Hacia fines del año pasado, pasé unos pocos días en Montevideo. Apenas conocía la ciudad, pero menos conocía a los escritores uruguayos, ni por su obra ni mucho menos por su cara. Movido por la curiosidad, me dediqué a recorrer las librerías de la otra orilla, donde hacía la siguiente pregunta: ¿qué escritores uruguayos desconocidos en Buenos Aires me recomienda? Por supuesto, me preguntaban qué escritores conocía yo. Respondía que Onetti, Benedetti y Felisberto Hernández, entre los viejos. Incluso, me sonaba el nombre de Armonía Somers (aunque pensaba que era española) y había visto el mamotreto militante de Eduardo Galeano antes de que Hugo Chávez se lo regalase a Barack Obama. Entre los críticos podía nombrar a Emir Rodríguez Monegal o Angel Rama y, entre los de cine, a Homero Alsina Thevenet (mentí más arriba, porque una vez comí puchero con Alsina en Mar del Plata). En cuanto a los más nuevos, había leído a Mario Levrero y a Marosa Di Giorgio. Están todos muertos, señalaba mi interlocutor. ¿Oyó hablar de alguno vivo? Allí procedía a mencionar los nombres de Roberto Echavarren y Dani Umpi, publicados recientemente en la Argentina. Usted no sabe nada, me increpaban entonces, aunque los uruguayos no son de increpar. Y, a continuación, según el librero, me decían que no podía dejar de leer a X, a Y o a Z. Como uno sabe que los libreros son amigos de algunos escritores, tomaba la sugerencia con pinzas y me dedicaba a espiar los anaqueles de libros nacionales, que en Montevideo son los libros uruguayos. Pero no hay nada más difícil que encontrar un genio a partir de cincuenta solapas y unas pocas páginas abiertas al azar.
En mi recorrida por solapas, prólogos y contratapas, descubrí varias firmadas por Mario Levrero, quien en el tiempo libre que le dejaban sus múltiples ocupaciones y angustias se dedicaba a recomendar por escrito a sus colegas. Pero curiosamente, en los dos libros que terminé adquiriendo entre los aconsejados por Levrero, éste se despacha contra la actividad. En Colores, de Felipe Polleri, afirma que el autor es “uno de los pocos escritores auténticos”, pero también que “el lector debe vivir su propia aventura frente al texto, sin el condicionamiento que a menudo procuran implantar los prologuistas”. Y en Portland, de Alejandro Ferreiro, tras repetir el ataque al género le dice al potencial lector: “Si tu gusto coincide con el mío, el dinero que inviertas en este libro será recompensado con creces por una lectura placentera, amena, encantadora”.

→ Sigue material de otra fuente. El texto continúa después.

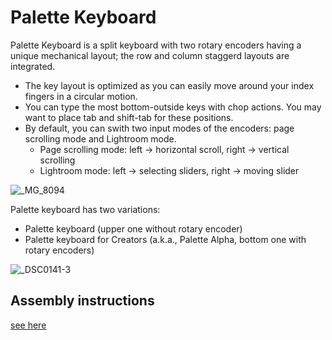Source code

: # Palette Keyboard

Palette Keyboard is a split keyboard with two rotary encoders having a unique mechanical layout; the row and column staggerd layouts are integrated.
- The key layout is optimized as you can easily move around your index fingers in a circular motion.
- You can type the most bottom-outside keys with chop actions. You may want to place tab and shift-tab for these positions.
- By default, you can swith two input modes of the encoders: page scrolling mode and Lightroom mode.
  - Page scrolling mode: left -> horizontal scroll, right -> vertical scrolling
  - Lightroom mode: left -> selecting sliders, right -> moving slider

![_MG_8094](https://user-images.githubusercontent.com/617057/76757973-0b5f3680-67cc-11ea-989d-8562ef4af6c9.jpg)

Palette keyboard has two variations:
- Palette keyboard (upper one without rotary encoder)
- Palette keyboard for Creators (a.k.a., Palette Alpha, bottom one with rotary encoders)

![_DSC0141-3](https://user-images.githubusercontent.com/617057/76695999-a8857680-66c9-11ea-9e60-786ee995818f.jpg)


## Assembly instructions

[see here](./palette_alpha/doc/assembly_instructions.md)
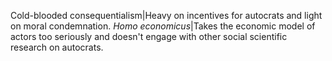 Cold-blooded consequentialism|Heavy on incentives for autocrats and light on moral condemnation.
<i>Homo economicus</i>|Takes the economic model of actors too seriously and doesn't engage with other social scientific research on autocrats.
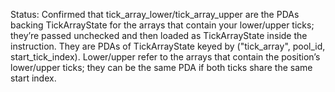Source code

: Status: Confirmed that tick_array_lower/tick_array_upper are the PDAs backing TickArrayState for the arrays that contain your lower/upper ticks; they’re passed unchecked and then loaded as TickArrayState inside the instruction.
They are PDAs of TickArrayState keyed by ("tick_array", pool_id, start_tick_index).
Lower/upper refer to the arrays that contain the position’s lower/upper ticks; they can be the same PDA if both ticks share the same start index.
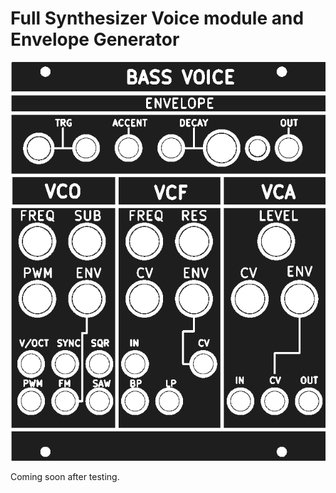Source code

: # Full Synthesizer Voice module and Envelope Generator

![](https://raw.githubusercontent.com/Fihdi/Eurorack/refs/heads/main/Voice/VoiceFront.png)

Coming soon after testing.
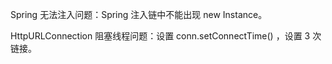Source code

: Spring 无法注入问题：Spring 注入链中不能出现 new Instance。

HttpURLConnection 阻塞线程问题：设置 conn.setConnectTime() ，设置 3 次链接。

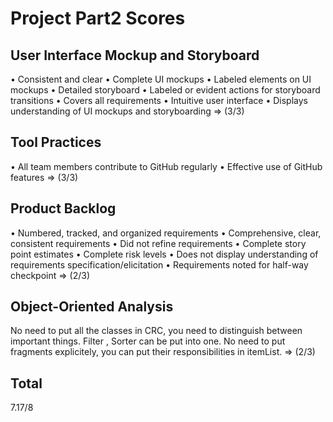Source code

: # Project Part2 Scores

## User Interface Mockup and Storyboard

• Consistent and clear
• Complete UI mockups
• Labeled elements on UI mockups
• Detailed storyboard
• Labeled or evident actions for storyboard transitions
• Covers all requirements
• Intuitive user interface
• Displays understanding of UI mockups and storyboarding => (3/3)

## Tool Practices

• All team members contribute to GitHub regularly
• Effective use of GitHub features  => (3/3)

## Product Backlog
• Numbered, tracked, and organized requirements
• Comprehensive, clear, consistent requirements
• Did not refine requirements
• Complete story point estimates
• Complete risk levels
• Does not display understanding of requirements specification/elicitation
• Requirements noted for half-way checkpoint => (2/3)

## Object-Oriented Analysis
No need to put all the classes in CRC, you need to distinguish between important things. Filter , Sorter can be put into one. No need to put fragments explicitely, you can put their responsibilities in itemList. => (2/3)

## Total
7.17/8


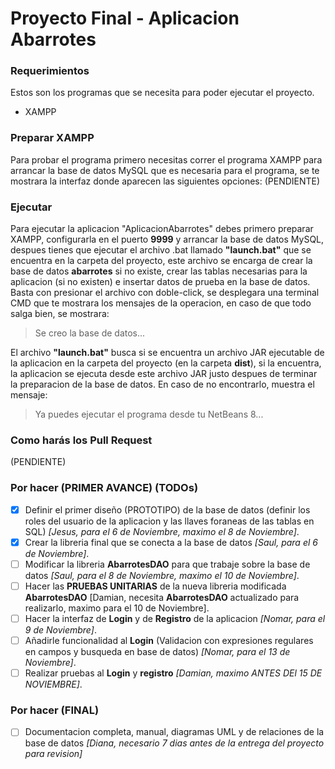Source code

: # Proyecto Final - Aplicacion Abarrotes

### Requerimientos
Estos son los programas que se necesita para poder ejecutar el proyecto.
* XAMPP

### Preparar XAMPP
Para probar el programa primero necesitas correr el programa XAMPP para arrancar la base de datos MySQL que es necesaria para el programa, se te mostrara la interfaz donde aparecen las siguientes opciones: (PENDIENTE)

### Ejecutar
Para ejecutar la aplicacion "AplicacionAbarrotes" debes primero preparar XAMPP, configurarla en el puerto **9999** y arrancar la base de datos MySQL, despues tienes que ejecutar el archivo .bat llamado **"launch.bat"** que se encuentra en la carpeta del proyecto, este archivo se encarga de crear la base de datos **abarrotes** si no existe, crear las tablas necesarias para la aplicacion (si no existen) e insertar
datos de prueba en la base de datos. Basta con presionar el archivo con doble-click, se desplegara una terminal CMD que te mostrara los mensajes de la operacion, en caso de que
todo salga bien, se mostrara: 
> Se creo la base de datos...

El archivo **"launch.bat"** busca si se encuentra un archivo JAR ejecutable de la aplicacion en la carpeta del proyecto (en la carpeta **dist**), si la encuentra, la aplicacion se ejecuta desde este archivo JAR justo despues de terminar la preparacion de la base de datos. En caso de no encontrarlo, muestra el mensaje:
> Ya puedes ejecutar el programa desde tu NetBeans 8...

### Como harás los **Pull Request**
(PENDIENTE)

### Por hacer (PRIMER AVANCE) (TODOs) 
- [x] Definir el primer diseño (PROTOTIPO) de la base de datos (definir los roles del usuario de la aplicacion y las llaves foraneas de las tablas en SQL) *[Jesus, para el 6 de Noviembre, maximo el 8 de Noviembre]*.
- [x] Crear la libreria final que se conecta a la base de datos *[Saul, para el 6 de Noviembre]*.
- [ ] Modificar la libreria **AbarrotesDAO** para que trabaje sobre la base de datos *[Saul, para el 8 de Noviembre, maximo el 10 de Noviembre]*.
- [ ] Hacer las **PRUEBAS UNITARIAS** de la nueva libreria modificada **AbarrotesDAO** [Damian, necesita **AbarrotesDAO** actualizado para realizarlo, maximo para el 10 de Noviembre].
- [ ] Hacer la interfaz de **Login** y de **Registro** de la aplicacion *[Nomar, para el 9 de Noviembre]*.
- [ ] Añadirle funcionalidad al **Login** (Validacion con expresiones regulares en campos y busqueda en base de datos) *[Nomar, para el 13 de Noviembre]*.
- [ ] Realizar pruebas al **Login** y **registro** *[Damian, maximo ANTES DEl 15 DE NOVIEMBRE]*.
### Por hacer (FINAL)
- [ ] Documentacion completa, manual, diagramas UML y de relaciones de la base de datos *[Diana, necesario 7 dias antes de la entrega del proyecto para revision]*

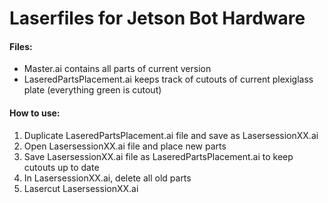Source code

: # Laserfiles for Jetson Bot Hardware


#### Files:
* Master.ai contains all parts of current version
* LaseredPartsPlacement.ai keeps track of cutouts of current plexiglass plate (everything green is cutout)

#### How to use:
1) Duplicate LaseredPartsPlacement.ai file and save as LasersessionXX.ai
2) Open LasersessionXX.ai file and place new parts
3) Save LasersessionXX.ai file as LaseredPartsPlacement.ai to keep cutouts up to date
4) In LasersessionXX.ai, delete all old parts
5) Lasercut LasersessionXX.ai
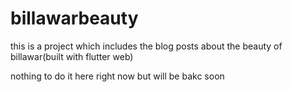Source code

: # billawarbeauty
this is a project which includes the blog posts about the beauty of billawar(built with flutter web)

nothing to do it here right now but  will be bakc soon 
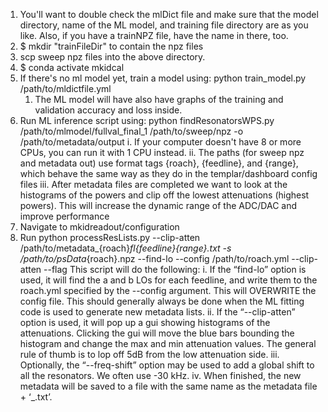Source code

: 1. You'll want to double check the mlDict file and make sure that the model directory, name of the ML model, and training file directory are as you like. Also, if you have a trainNPZ file, have the name in there, too.
2. $ mkdir "trainFileDir" to contain the npz files
3. scp sweep npz files into the above directory.
4. $ conda activate mkidcal 
5. If there's no ml model yet, train a model using: python train_model.py /path/to/mldictfile.yml
   1. The ML model will have also have graphs of the training and validation accuracy and loss inside.
7. Run ML inference script using: python findResonatorsWPS.py /path/to/mlmodel/fullval_final_1 /path/to/sweep/npz -o /path/to/metadata/output
   i. If your computer doesn't have 8 or more CPUs, you can run it with 1 CPU instead.
   ii. The paths (for sweep npz and metadata out) use format tags {roach}, {feedline}, and {range}, which behave the same way as they do in the templar/dashboard config files
   iii. After metadata files are completed we want to look at the histograms of the powers and clip off the lowest attenuations (highest powers). This will increase the dynamic range of the ADC/DAC and improve performance
7. Navigate to mkidreadout/configuration
8. Run python processResLists.py --clip-atten /path/to/metadata_{roach}_fl{feedline}{range}.txt -s /path/to/psData_{roach}.npz --find-lo --config /path/to/roach.yml --clip-atten --flag <flag>
This script will do the following:
   i. If the “find-lo” option is used, it will find the a and b LOs for each feedline, and write them to the roach.yml specified by the --config argument. This will OVERWRITE the config file. This should generally always be done when the ML fitting code is used to generate new metadata lists.
   ii. If the “--clip-atten” option is used, it will pop up a gui showing histograms of the attenuations. Clicking the gui will move the blue bars bounding the histogram and change the max and min attenuation values. The general rule of thumb is to lop off 5dB from the low attenuation side.
   iii. Optionally, the “--freq-shift” option may be used to add a global shift to all the resonators. We often use -30 kHz.
   iv. When finished, the new metadata will be saved to a file with the same name as the metadata file + ‘_<flag>.txt’. 

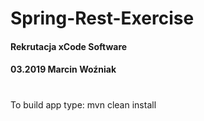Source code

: # Spring-Rest-Exercise

#### Rekrutacja xCode Software

#### 03.2019 Marcin Woźniak

#

To build app type: mvn clean install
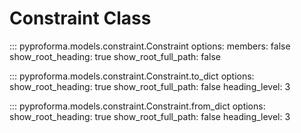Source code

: # Constraint Class

::: pyproforma.models.constraint.Constraint
    options:
      members: false
      show_root_heading: true
      show_root_full_path: false

::: pyproforma.models.constraint.Constraint.to_dict
    options:
      show_root_heading: true
      show_root_full_path: false
      heading_level: 3

::: pyproforma.models.constraint.Constraint.from_dict
    options:
      show_root_heading: true
      show_root_full_path: false
      heading_level: 3
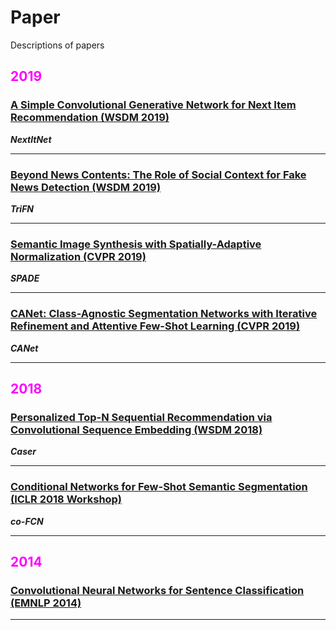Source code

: # Paper
Descriptions of papers

## <span style="color: magenta">2019</span>
### [A Simple Convolutional Generative Network for Next Item Recommendation (WSDM 2019)](https://dl.acm.org/citation.cfm?id=3290975)
***NextItNet*** 
- - -
### [Beyond News Contents: The Role of Social Context for Fake News Detection (WSDM 2019)](http://www.public.asu.edu/~skai2/files/wsdm_2019_fake_news.pdf)
***TriFN***
- - -
### [Semantic Image Synthesis with Spatially-Adaptive Normalization (CVPR 2019)](https://arxiv.org/pdf/1903.07291.pdf)
***SPADE***
- - -
### [CANet: Class-Agnostic Segmentation Networks with Iterative Refinement and Attentive Few-Shot Learning (CVPR 2019)](https://arxiv.org/abs/1903.02351)
***CANet***
- - -

## <span style="color: magenta">2018</span>
### [Personalized Top-N Sequential Recommendation via Convolutional Sequence Embedding (WSDM 2018)](http://www.sfu.ca/~jiaxit/resources/wsdm18caser.pdf)
***Caser***
- - -
### [Conditional Networks for Few-Shot Semantic Segmentation (ICLR 2018 Workshop)](https://openreview.net/forum?id=SkMjFKJwG)
***co-FCN***
- - -


## <span style="color: magenta">2014</span>
### [Convolutional Neural Networks for Sentence Classification (EMNLP 2014)](https://www.aclweb.org/anthology/D14-1181)
- - -
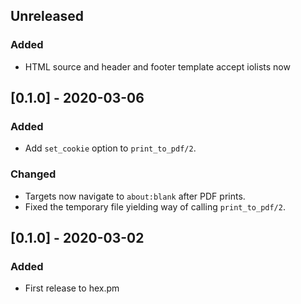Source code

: ## Unreleased

### Added

- HTML source and header and footer template accept iolists now

## [0.1.0] - 2020-03-06

### Added

- Add `set_cookie` option to `print_to_pdf/2`.

### Changed

- Targets now navigate to `about:blank` after PDF prints.
- Fixed the temporary file yielding way of calling `print_to_pdf/2`.

## [0.1.0] - 2020-03-02

### Added

- First release to hex.pm
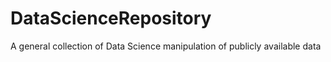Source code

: # DataScienceRepository
A general collection of Data Science manipulation of publicly available data
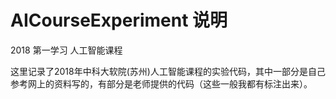 # AICourseExperiment 说明

2018 第一学习 人工智能课程

这里记录了2018年中科大软院(苏州)人工智能课程的实验代码，其中一部分是自己参考网上的资料写的，有部分是老师提供的代码（这些一般我都有标注出来）。
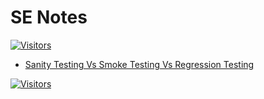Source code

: # SE Notes

[![Visitors](https://api.visitorbadge.io/api/visitors?path=aasisodiya.general.se&labelColor=%23ffa500&countColor=%23263759&labelStyle=upper)](https://visitorbadge.io/status?path=aasisodiya.general.se)

- [Sanity Testing Vs Smoke Testing Vs Regression Testing](https://aasisodiya.github.io/general/se/note-sanity-vs-smoke-vs-regression/README.md)

[![Visitors](https://api.visitorbadge.io/api/visitors?path=aasisodiya.general&label=aasisodiya/general&labelColor=%23ffa500&countColor=%23263759&labelStyle=upper)](https://visitorbadge.io/status?path=aasisodiya.general)
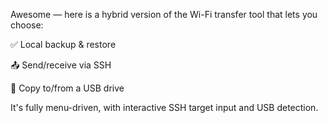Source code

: Awesome — here is a hybrid version of the Wi-Fi transfer tool that lets you choose:

✅ Local backup & restore

📤 Send/receive via SSH

📁 Copy to/from a USB drive

It's fully menu-driven, with interactive SSH target input and USB detection.


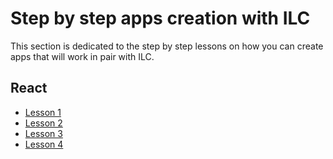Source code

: # Step by step apps creation with ILC

This section is dedicated to the step by step lessons on how you can create apps that will work in pair with ILC.

## React

* [Lesson 1](./react/lesson1.md)
* [Lesson 2](./react/lesson2.md)
* [Lesson 3](./react/lesson3.md)
* [Lesson 4](./react/lesson4.md)

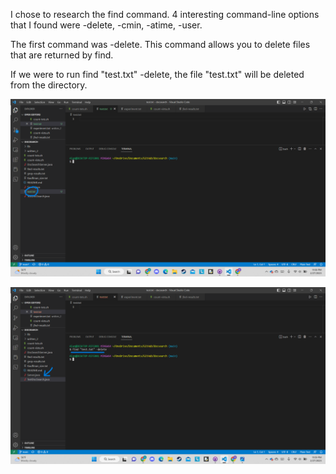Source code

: I chose to research the find command. 4 interesting command-line options that I found were -delete, -cmin, -atime, -user.

The first command was -delete. This command allows you to delete files that are returned by find.

If we were to run find "test.txt" -delete, the file "test.txt" will be deleted from the directory. 

![image](before_delete.png)

![Image](after_delete.png)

Son buenas esas recomendaciones de Levrero. Ferreiro es ingenioso y ligero, mientras que Polleri, de profesión bibliotecario, es denso y carga con la desesperación de siglos de escritura. Es muy atractivo leer una literatura tan cercana pero de la que se desconocen las capillas y los suplementos culturales y que, a diferencia de la argentina, no parece atravesada por la histeria de la consagración comercial, académica o meramente social. La literatura uruguaya se lee, al menos desde aquí, como un asunto individual entre los escritores y sus textos. Un caso paradigmático es el de Ercole Lissardi, publicado por Hum, una editorial joven, muy visible en las librerías argentinas con su colección de tapas a rayitas diagonales. En Hum hay libros de Polleri y de Ferreiro, pero también una Biblioteca Lissardi que lleva ya cuatro títulos, entre ellos Los secretos de Romina Lucas. Allí, Lissardi escribe la pornografía más refinada que yo haya leído en castellano. Vacilo un poco en utilizar la palabra, ya que nada aparta a Lissardi de la literatura más genuina. Tampoco es que haya leído mucha pornografía en otros idiomas, pero no sé de qué otra manera llamar a un libro que brilla por la elegancia de su construcción y de su lenguaje y que describe exhaustivamente una decena de encuentros sexuales. Es posible un mundo por descubrir entre los paisanos de Pepe Mujica.